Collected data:
* * * *
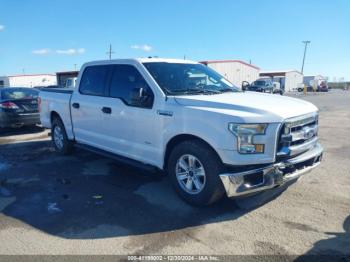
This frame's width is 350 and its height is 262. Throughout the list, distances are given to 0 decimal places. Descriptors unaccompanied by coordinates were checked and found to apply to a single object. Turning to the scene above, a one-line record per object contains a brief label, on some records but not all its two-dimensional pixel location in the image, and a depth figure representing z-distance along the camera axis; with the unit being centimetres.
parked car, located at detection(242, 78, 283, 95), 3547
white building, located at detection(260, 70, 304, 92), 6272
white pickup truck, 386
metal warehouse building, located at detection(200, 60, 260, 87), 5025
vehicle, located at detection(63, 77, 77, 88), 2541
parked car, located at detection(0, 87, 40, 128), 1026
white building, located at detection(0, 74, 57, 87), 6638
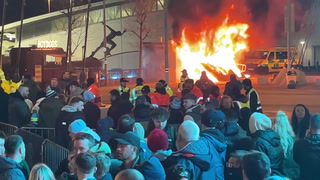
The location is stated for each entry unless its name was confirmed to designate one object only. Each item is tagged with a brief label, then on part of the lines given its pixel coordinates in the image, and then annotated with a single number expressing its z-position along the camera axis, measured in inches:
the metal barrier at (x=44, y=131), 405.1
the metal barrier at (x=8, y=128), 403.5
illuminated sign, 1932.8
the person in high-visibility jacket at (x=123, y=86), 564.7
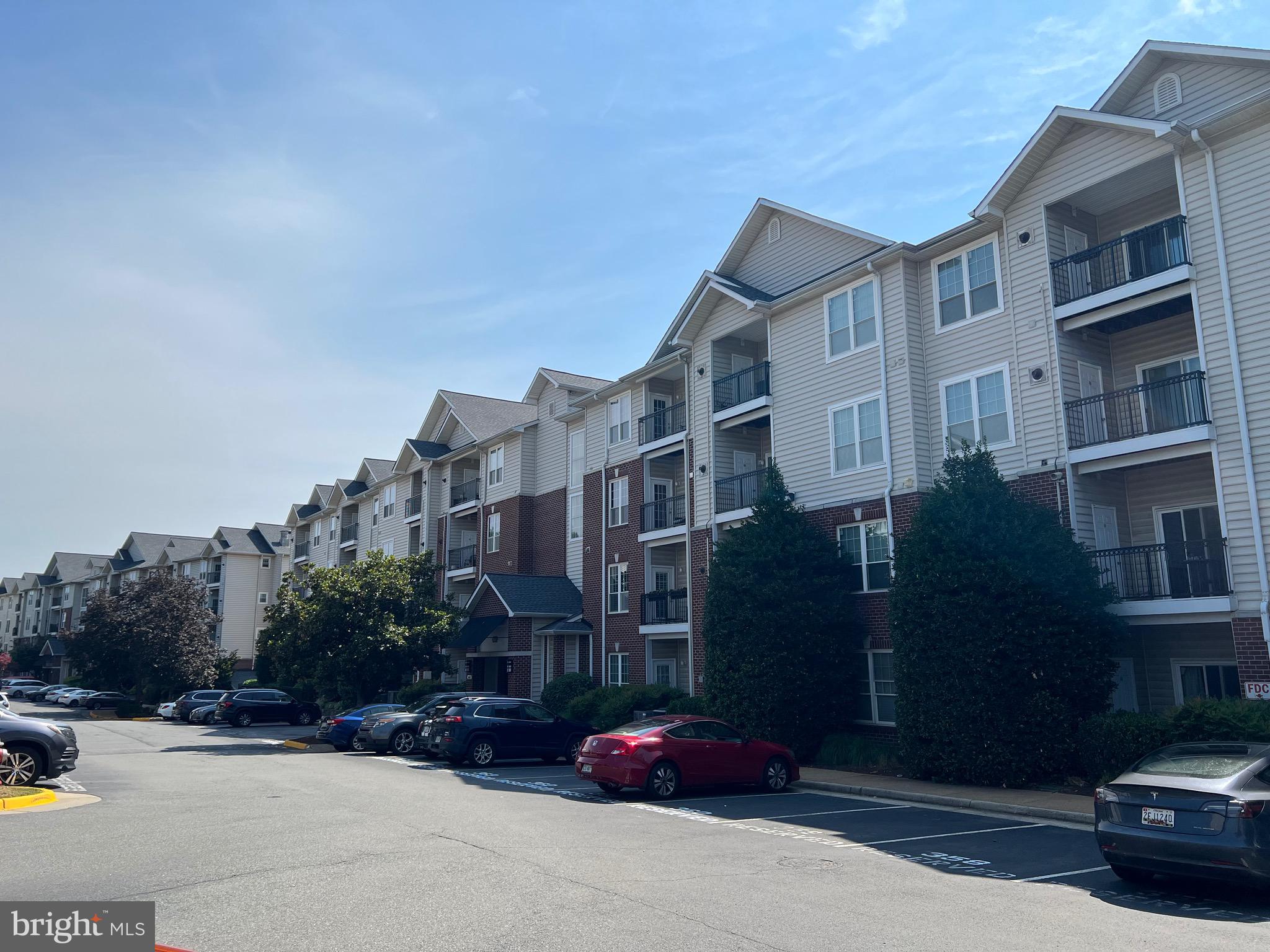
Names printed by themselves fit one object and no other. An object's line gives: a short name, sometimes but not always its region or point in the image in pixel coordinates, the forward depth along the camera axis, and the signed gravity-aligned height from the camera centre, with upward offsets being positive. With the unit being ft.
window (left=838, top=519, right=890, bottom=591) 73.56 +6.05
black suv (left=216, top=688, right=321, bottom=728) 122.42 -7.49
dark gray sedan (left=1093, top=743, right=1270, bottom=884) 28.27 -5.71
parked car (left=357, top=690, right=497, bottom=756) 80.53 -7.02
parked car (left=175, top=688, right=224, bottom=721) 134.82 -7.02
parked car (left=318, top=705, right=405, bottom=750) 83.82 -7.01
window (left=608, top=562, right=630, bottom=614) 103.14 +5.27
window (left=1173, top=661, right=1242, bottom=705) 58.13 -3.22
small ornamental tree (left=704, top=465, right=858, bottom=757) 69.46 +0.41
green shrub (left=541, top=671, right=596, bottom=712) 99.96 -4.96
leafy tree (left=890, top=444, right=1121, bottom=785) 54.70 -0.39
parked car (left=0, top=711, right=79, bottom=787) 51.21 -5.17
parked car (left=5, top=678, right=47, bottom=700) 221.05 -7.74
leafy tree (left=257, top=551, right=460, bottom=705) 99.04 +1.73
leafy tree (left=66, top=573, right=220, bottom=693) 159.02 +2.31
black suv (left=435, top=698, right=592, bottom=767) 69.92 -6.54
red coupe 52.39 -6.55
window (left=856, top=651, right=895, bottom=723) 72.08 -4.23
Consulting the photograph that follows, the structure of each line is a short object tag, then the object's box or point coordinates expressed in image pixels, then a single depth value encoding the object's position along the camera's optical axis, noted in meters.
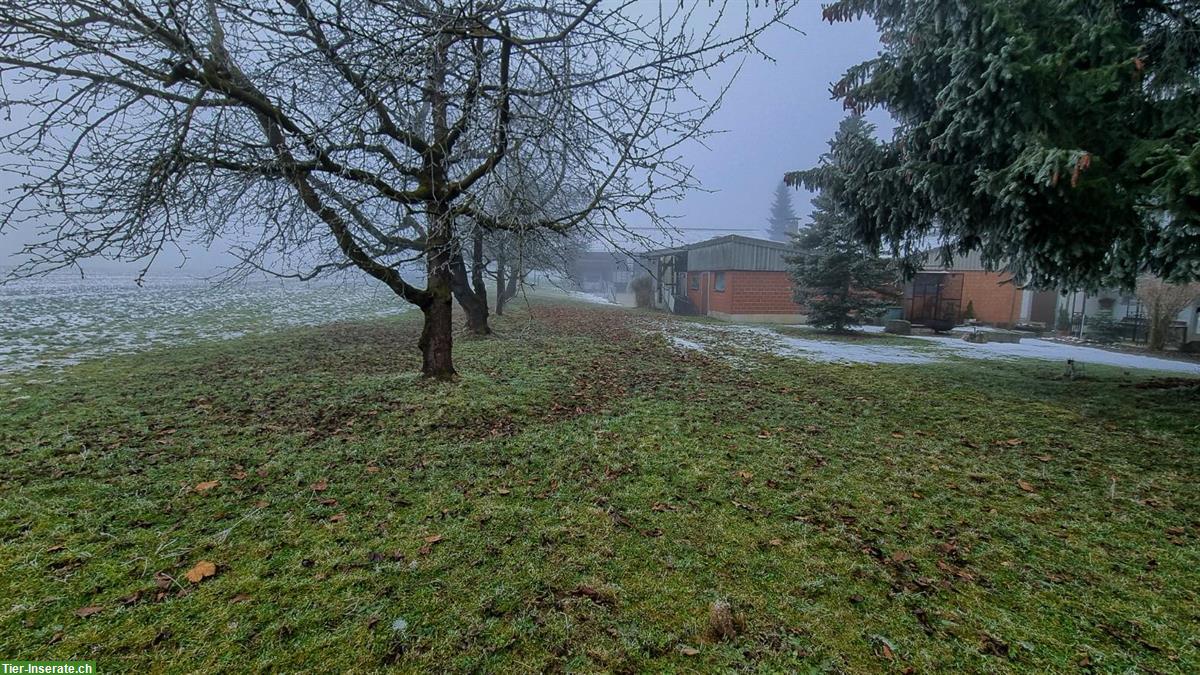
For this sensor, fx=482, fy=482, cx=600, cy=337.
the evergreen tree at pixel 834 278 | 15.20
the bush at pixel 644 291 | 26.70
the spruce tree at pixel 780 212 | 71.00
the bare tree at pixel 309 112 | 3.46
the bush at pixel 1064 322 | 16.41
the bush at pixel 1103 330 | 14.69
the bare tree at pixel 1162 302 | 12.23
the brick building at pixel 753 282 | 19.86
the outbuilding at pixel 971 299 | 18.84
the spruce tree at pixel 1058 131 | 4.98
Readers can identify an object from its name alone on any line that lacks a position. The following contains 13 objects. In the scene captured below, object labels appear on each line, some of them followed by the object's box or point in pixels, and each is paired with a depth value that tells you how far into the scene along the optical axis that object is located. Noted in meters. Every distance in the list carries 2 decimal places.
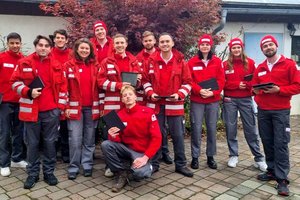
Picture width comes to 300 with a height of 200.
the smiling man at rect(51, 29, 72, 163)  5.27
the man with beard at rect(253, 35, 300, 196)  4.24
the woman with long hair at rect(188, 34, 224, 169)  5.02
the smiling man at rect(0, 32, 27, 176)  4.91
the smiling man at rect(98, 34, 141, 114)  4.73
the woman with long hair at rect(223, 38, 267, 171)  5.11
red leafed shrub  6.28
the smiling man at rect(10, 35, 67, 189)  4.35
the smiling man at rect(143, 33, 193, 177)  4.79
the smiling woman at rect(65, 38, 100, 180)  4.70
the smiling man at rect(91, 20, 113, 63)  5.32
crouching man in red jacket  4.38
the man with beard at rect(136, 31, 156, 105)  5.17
* * * *
TASK OBJECTIVE: Print each record as it appears above, dropping every picture from the copy.

OUTPUT:
This frame's width is 350 and its height is 262. Throughout the list, distances are given to 0 decimal places. Descriptors unaccompanied by coordinates were checked and found to apply to a single object. Turning to the scene above, a one-line record per object contains a brief label, on some records but not all its two-dimensional pixel location in the image, and a depth figure representing z-distance along the camera axis; with the unit being centimetres.
parked car, located at detection(242, 78, 283, 95), 3547
white building, located at detection(260, 70, 304, 92), 6272
white pickup truck, 386
metal warehouse building, located at detection(200, 60, 260, 87), 5025
vehicle, located at detection(63, 77, 77, 88), 2541
parked car, located at detection(0, 87, 40, 128), 1026
white building, located at detection(0, 74, 57, 87), 6638
The location is stated for each entry unless its name was confirmed to designate one object only. Each item is tagged with a brief label, then on part of the lines given its pixel coordinates in the image, and then annotated with a single number expressing its z-position along the camera axis, measured in inches:
the metal barrier at (x=44, y=131), 405.1
the metal barrier at (x=8, y=128), 403.5
illuminated sign, 1932.8
the person in high-visibility jacket at (x=123, y=86), 564.7
Names printed by themselves fit one object and no other. An object's line gives: a short name, sometimes but not always its region or point in the image in pixel coordinates, the forward depth along the camera axis, and the signed gravity-aligned height from the camera centre, with upward offsets being positive. With the unit being ft.
window (left=838, top=519, right=890, bottom=591) 73.56 +6.05
black suv (left=216, top=688, right=321, bottom=728) 122.42 -7.49
dark gray sedan (left=1093, top=743, right=1270, bottom=884) 28.27 -5.71
parked car (left=357, top=690, right=497, bottom=756) 80.53 -7.02
parked car (left=175, top=688, right=224, bottom=721) 134.82 -7.02
parked car (left=318, top=705, right=405, bottom=750) 83.82 -7.01
window (left=608, top=562, right=630, bottom=614) 103.14 +5.27
window (left=1173, top=661, right=1242, bottom=705) 58.13 -3.22
small ornamental tree (left=704, top=465, right=858, bottom=757) 69.46 +0.41
green shrub (left=541, top=671, right=596, bottom=712) 99.96 -4.96
leafy tree (left=890, top=444, right=1121, bottom=785) 54.70 -0.39
parked car (left=0, top=711, right=79, bottom=787) 51.21 -5.17
parked car (left=5, top=678, right=47, bottom=700) 221.05 -7.74
leafy tree (left=257, top=551, right=460, bottom=705) 99.04 +1.73
leafy tree (left=66, top=573, right=220, bottom=693) 159.02 +2.31
black suv (left=435, top=698, right=592, bottom=767) 69.92 -6.54
red coupe 52.39 -6.55
window (left=856, top=651, right=895, bottom=723) 72.08 -4.23
Consulting the photograph that follows, the structure of each line is a short object tag, then the object's box or point coordinates expressed in image pixels, then a single depth value encoding the object's position along the camera's optical axis, noted in meters.
For this sensor, fx=482, fy=482, cx=600, cy=337.
the evergreen tree at pixel 834 278 | 15.20
the bush at pixel 644 291 | 26.70
the spruce tree at pixel 780 212 | 71.00
the bare tree at pixel 309 112 | 3.46
the bush at pixel 1064 322 | 16.41
the bush at pixel 1103 330 | 14.69
the bare tree at pixel 1162 302 | 12.23
the brick building at pixel 753 282 | 19.86
the outbuilding at pixel 971 299 | 18.84
the spruce tree at pixel 1058 131 | 4.98
Readers can identify an object from its name alone on any line that lacks a position. The following contains 13 objects. In the scene captured below, object labels appear on each line, some of them followed by the object's box or point in pixels, and each is paired with a depth value that tells you how far into the scene along the optical axis that object is located. Noted in meters. Every distance in the list carries 2 decimal places.
Picture width comes to 300 with a height of 200.
the smiling man at rect(51, 29, 72, 163)  5.27
the man with beard at rect(253, 35, 300, 196)  4.24
the woman with long hair at rect(188, 34, 224, 169)  5.02
the smiling man at rect(0, 32, 27, 176)  4.91
the smiling man at rect(98, 34, 141, 114)  4.73
the woman with long hair at rect(223, 38, 267, 171)  5.11
red leafed shrub  6.28
the smiling man at rect(10, 35, 67, 189)  4.35
the smiling man at rect(143, 33, 193, 177)  4.79
the smiling woman at rect(65, 38, 100, 180)  4.70
the smiling man at rect(91, 20, 113, 63)  5.32
crouching man in red jacket  4.38
the man with beard at rect(136, 31, 156, 105)  5.17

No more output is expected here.